## SOURCE TEXT:
============
Nevertheless, the tribes have petitioned Congress questioning 
whether it is appropriate for the rationality of the 1972 
allocation to be analyzed in light of what appears to be an 
overly-generous standard for inclusion on the Secretarial 
roll.\11\ Furthermore, the tribes assert that the court's 
approach adds insult to what they already perceive as a serious 
injury. From their point of view, the allocation of a sizeable 
part of the judgment to non-members of the successor tribes was 
troubling. In Sisseton II, this allocation is upheld because 
the number of questionable enrollees inflates the Secretarial 
roll to a large enough number to make the allocation rational.
    In addition, the tribes have questioned whether the 
Secretary's use of an inclusive standard is in fact an attempt 
to comply with a perceived legislative directive, or was 
adopted as a way of accomplishing one of a number of an 
administratively burdensome responsibilities with limited 
resources.
---------------------------------------------------------------------------
    \11\ At the end of its ruling, the United States Court of Appeals 
for the Ninth Circuit states: ``It is time for this litigation to 
end.'' Sisseton III at 356. This statement was in response to the 
tribes' attempt to amend their complaint to add additional claims, 
which the court found to be redundant. Obviously this should not be 
construed to inhibit Congressional consideration of the tribes' claims 
and concerns. Similarly, the fact that the 8th Circuit correctly 
applied the presumption that ``all funds held by the United States for 
Indian tribes are held in trust,'' does not limit Congress' authority 
with respect to these funds. See, Loudner v. United States, 108 F.3d 
896, 900 (1996), citing cases.
============
## MATERIAL PROVIDED:

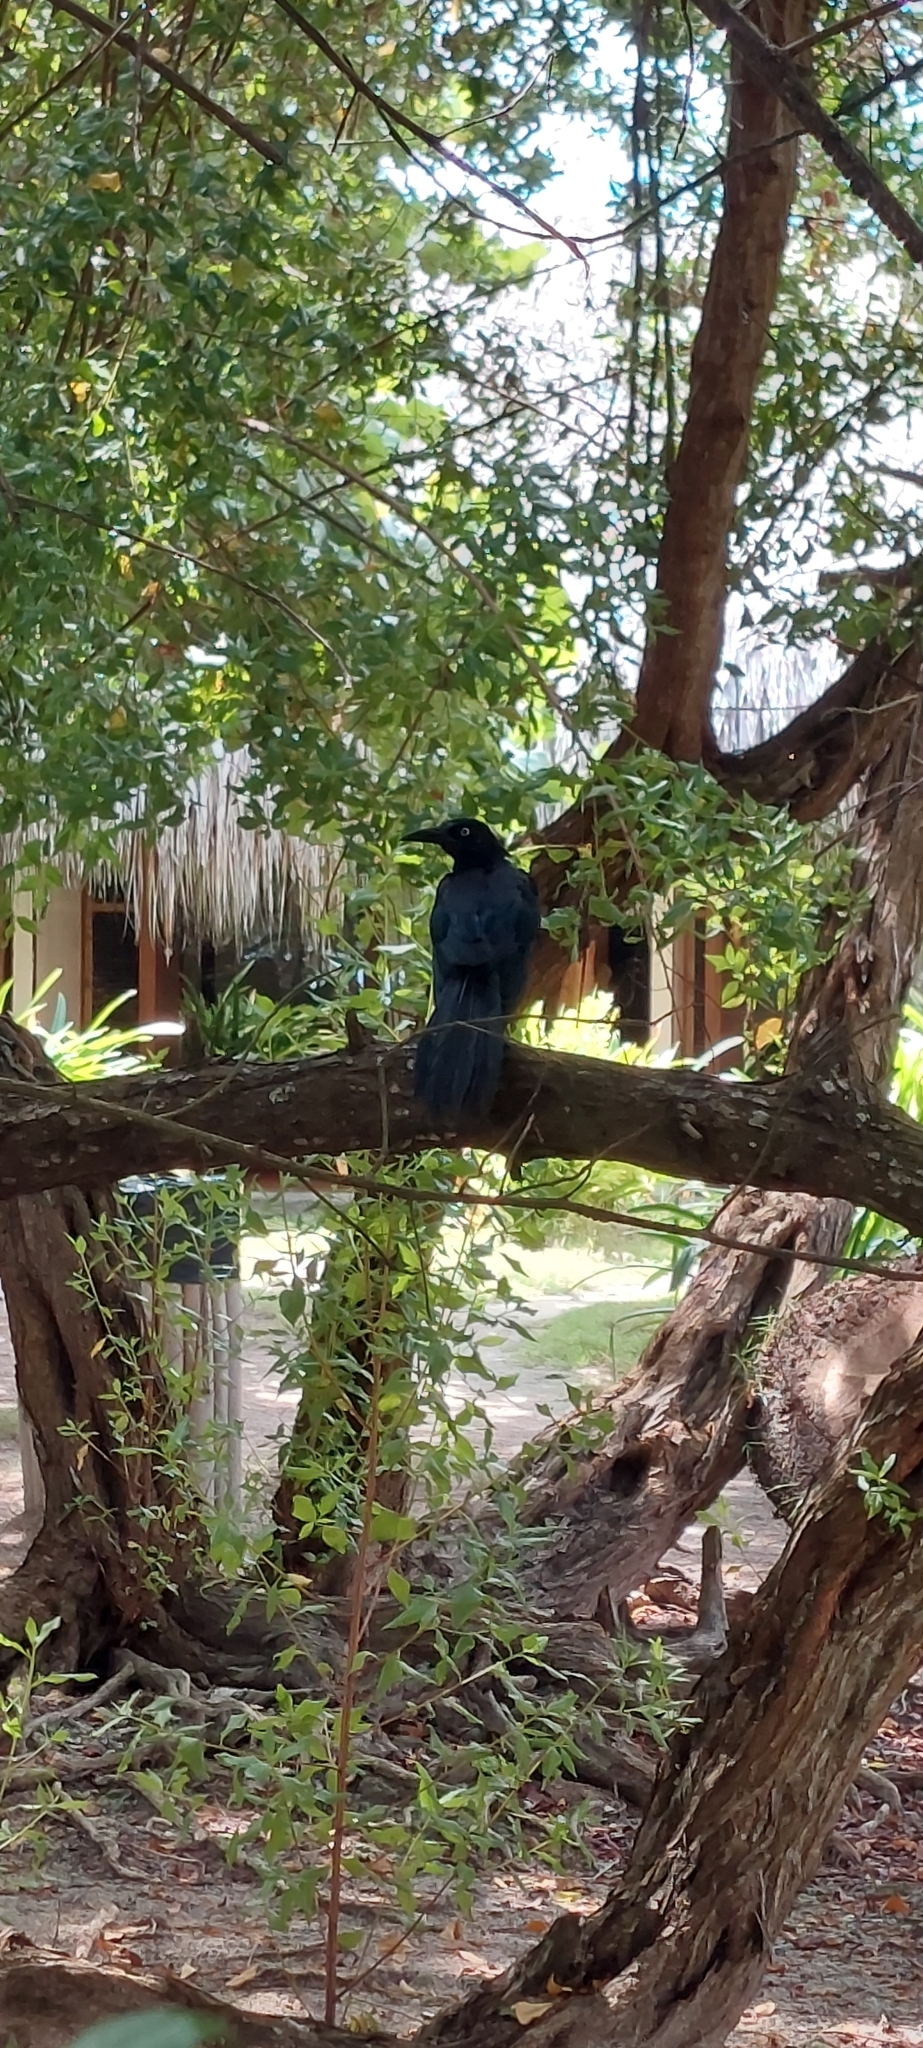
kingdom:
============
## SET EXERCISE:
Write what comes next in the passage on the tribes' objections to the 1972 judgment allocation, picking up after its final sentence and not after the data.

## EXERCISE ANSWER:
---------------------------------------------------------------------------
    In 1996, the Tribes filed a new constitutional challenge to 
the 1972 Act based on a 1995 Supreme Court decision, claiming 
that by retroactively reopening and revising the Indian Claims 
Commission judgment awarded to the tribes, the Act exceeded the 
authority of the Congress in violation of the separation of 
powers doctrine. Once again, the district court dismissed the 
case, ruling that the tribes should have brought this claim as 
part of their original suit in 1987. An appeal is presently 
pending.

                         The Lineal Descendants

    In March of 1997, in an action brought by several of the 
lineal descendants, the 8th Circuit Court of Appeals, in a 
reversal of the holding of the district court, ruled that the 
lineal descendants' claim was not time barred, that the notice 
given by the Federal government of the eligibility for 
receiving funds from the judgment was insufficient and that the 
five month deadline to apply for a share in the judgment fund 
was arbitrary, unreasonably short, and therefore invalid, 
Loudner v. United States, 108 F.3d 896 (8th Cir., 1997). This 
ruling could significantly enlarge the class of lineal 
descendants eligible to share in the distribution of the 
judgment fund because the decision requires the Bureau of 
Indian Affairs (BIA) to reopen the enrollment application 
process for the lineal descendants.

                           Prior Legislation

    In 1986, the Senate Select Committee on Indian Affairs 
favorably reported a bill (S. 2118) eliminating any lineal 
descendancy distribution and directing that the undistributed 
funds be distributed to the three tribes. However, the Senate 
failed to vote on the measure. In 1992, the Congress passed 
legislation (S. 2342) amending the 1972 Act to permit the 
tribes to litigate those causes of action that the district 
court and the Ninth Circuit held were barred by 28 U.S.C. 
section 2401(a) as well as any other claims asserting that the 
1992 Act was unconstitutional or invalid on other grounds. This 
legislation also authorized the Attorney General to settle any 
action that might be brought by the tribes challenging the 
constitutionality of the 1972 Act. However, President Bush 
vetoed this legislation (Presidential Message 102-251) citing, 
among other things, ``the long-standing policy of the executive 
branch * * * against ad hoc statute of limitations waivers and 
similar special relief bills'' and the desirability of avoiding 
additional litigation with the three Tribes on the issues 
barred by the statute of limitations.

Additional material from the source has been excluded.